#### Provided entries:
────────────────────────────────────────

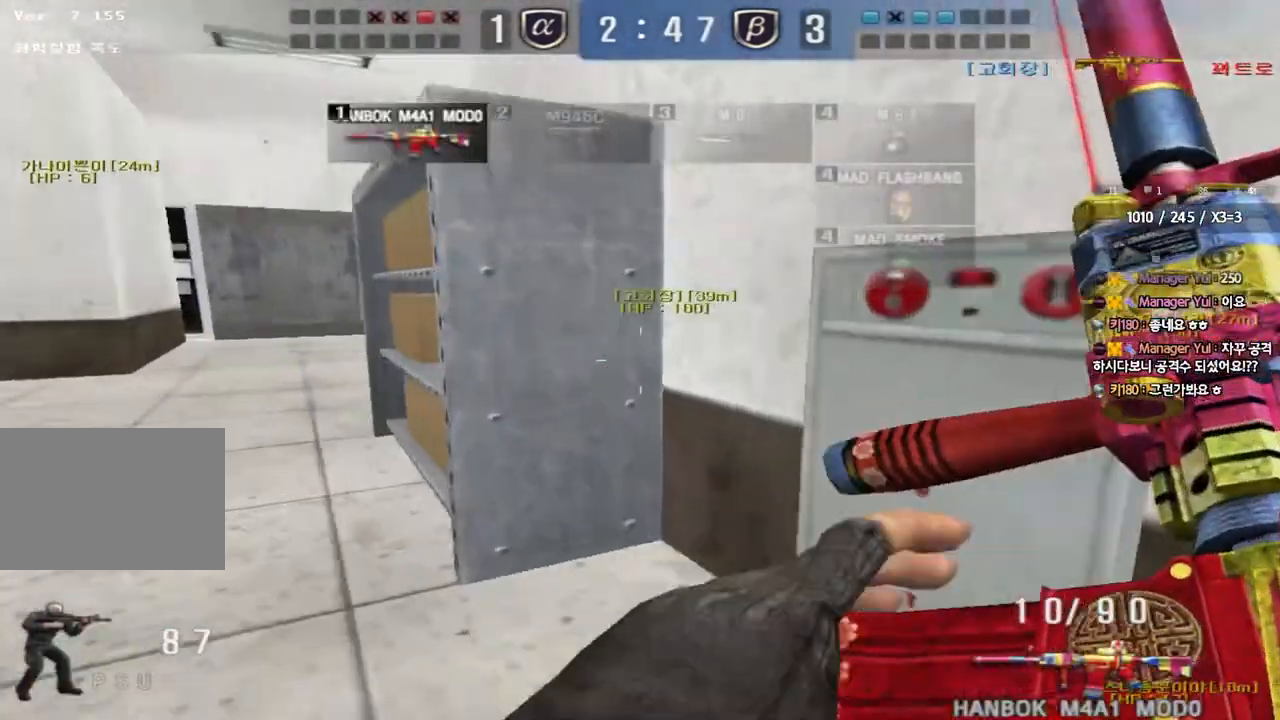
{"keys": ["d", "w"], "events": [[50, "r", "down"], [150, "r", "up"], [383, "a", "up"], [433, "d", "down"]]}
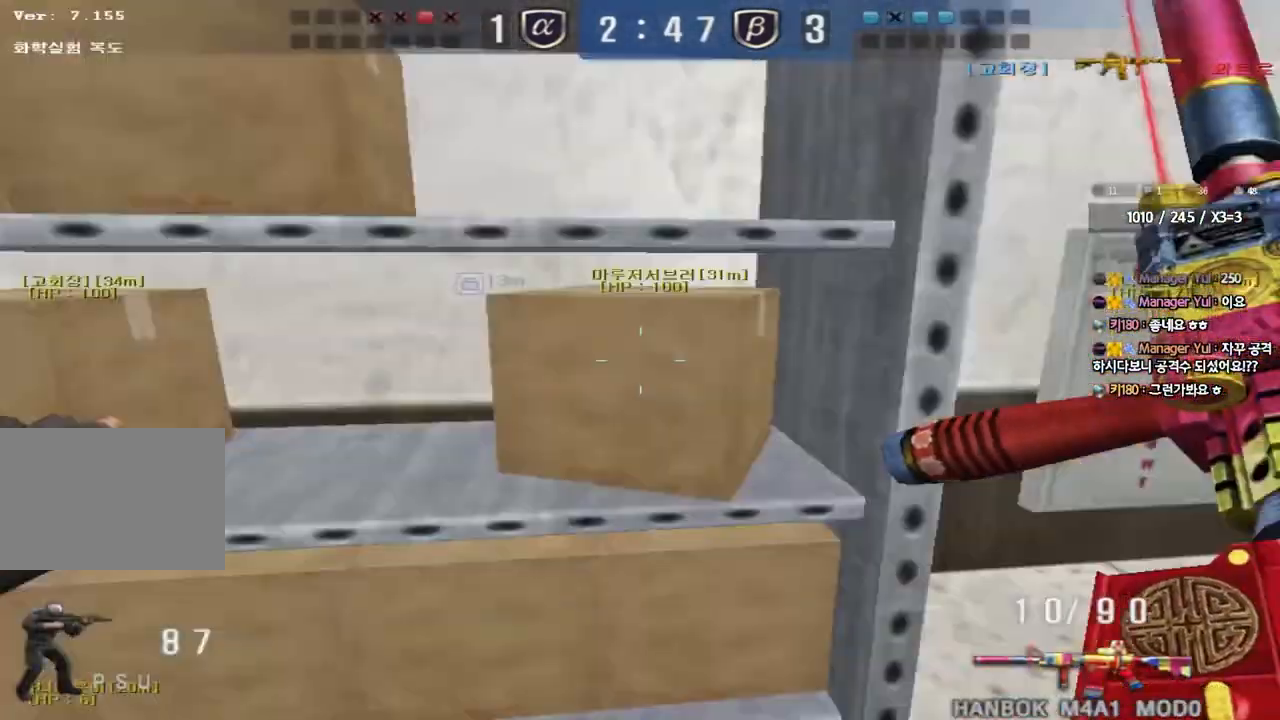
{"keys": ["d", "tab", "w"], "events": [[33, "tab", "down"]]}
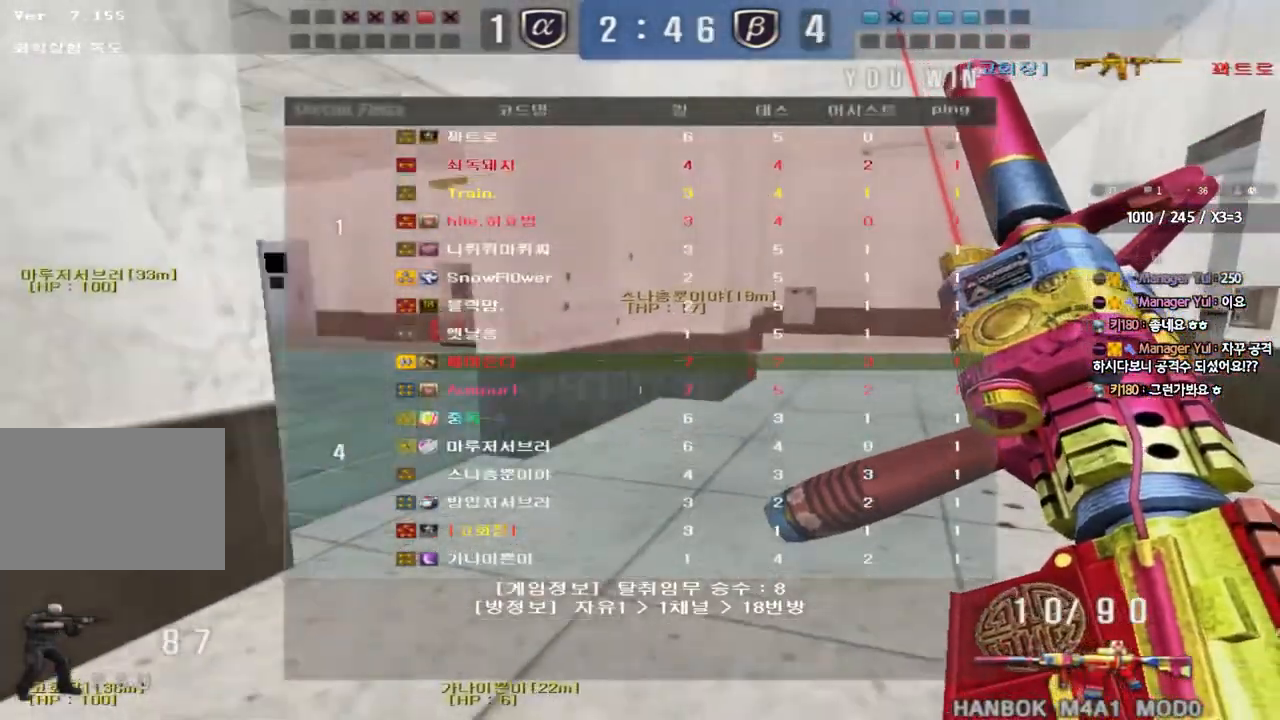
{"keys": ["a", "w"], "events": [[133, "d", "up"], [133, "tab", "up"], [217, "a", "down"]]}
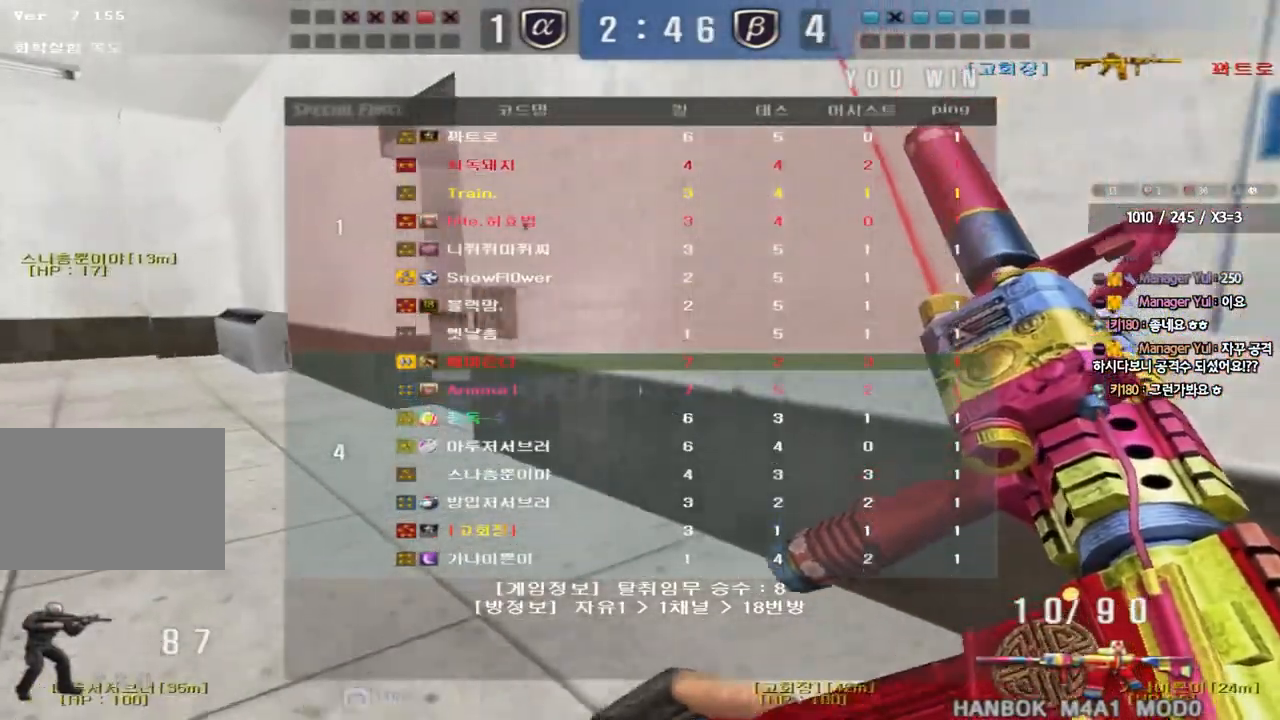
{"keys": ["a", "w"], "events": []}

────────────────────────────────────────

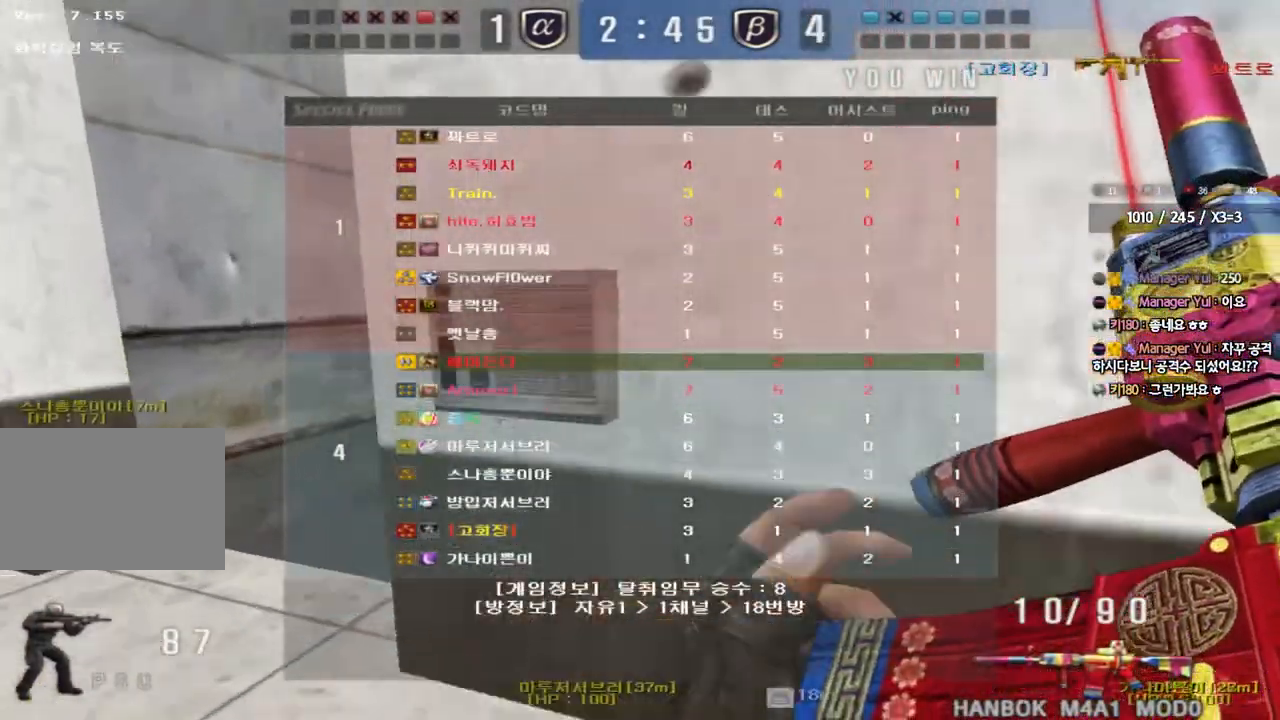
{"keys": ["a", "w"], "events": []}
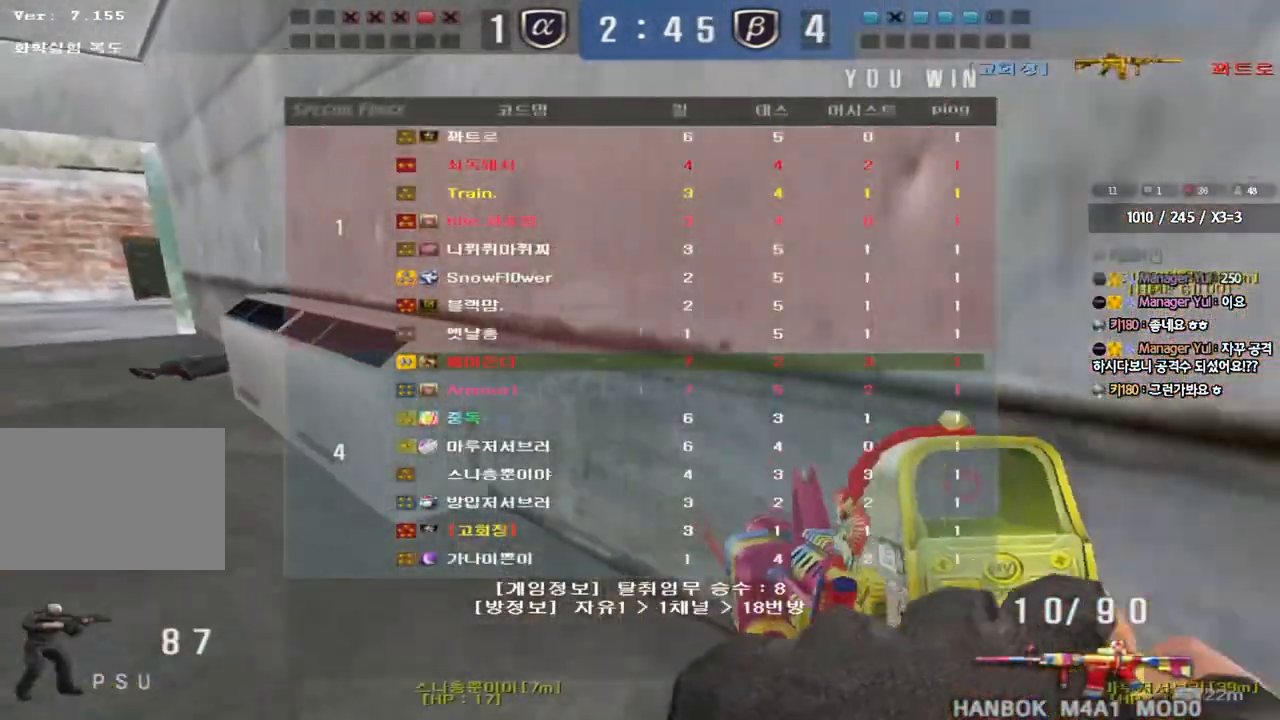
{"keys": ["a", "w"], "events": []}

────────────────────────────────────────

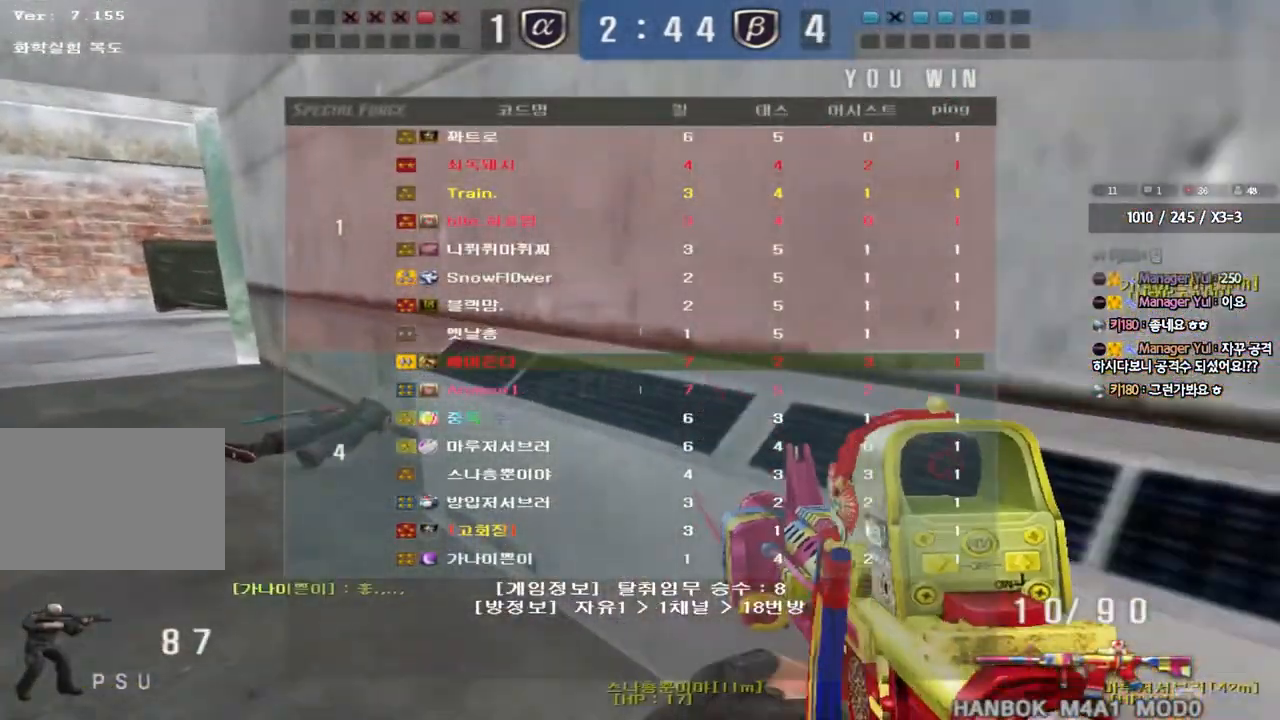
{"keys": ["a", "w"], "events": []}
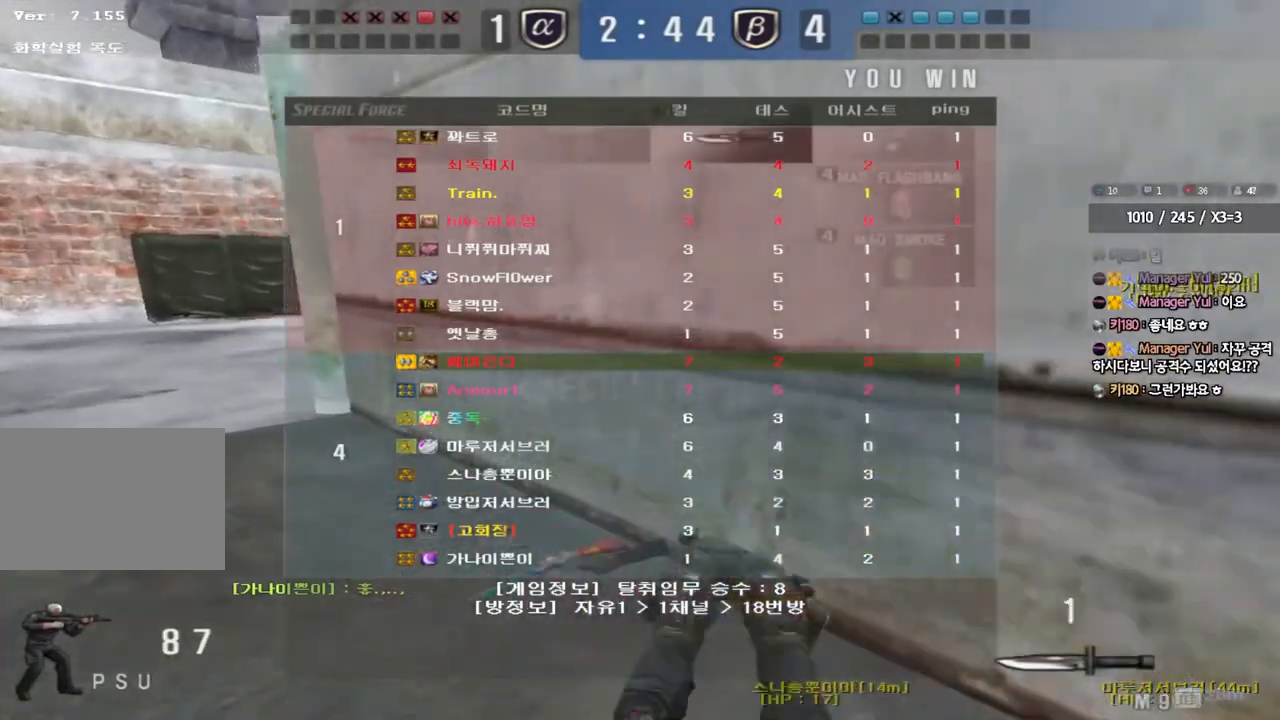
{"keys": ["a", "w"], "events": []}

────────────────────────────────────────

#### What this task involves:
Take from the listing above each line that contains the string "down".

#### Answer for the task:
{"keys": ["d", "w"], "events": [[50, "r", "down"], [150, "r", "up"], [383, "a", "up"], [433, "d", "down"]]}
{"keys": ["d", "tab", "w"], "events": [[33, "tab", "down"]]}
{"keys": ["a", "w"], "events": [[133, "d", "up"], [133, "tab", "up"], [217, "a", "down"]]}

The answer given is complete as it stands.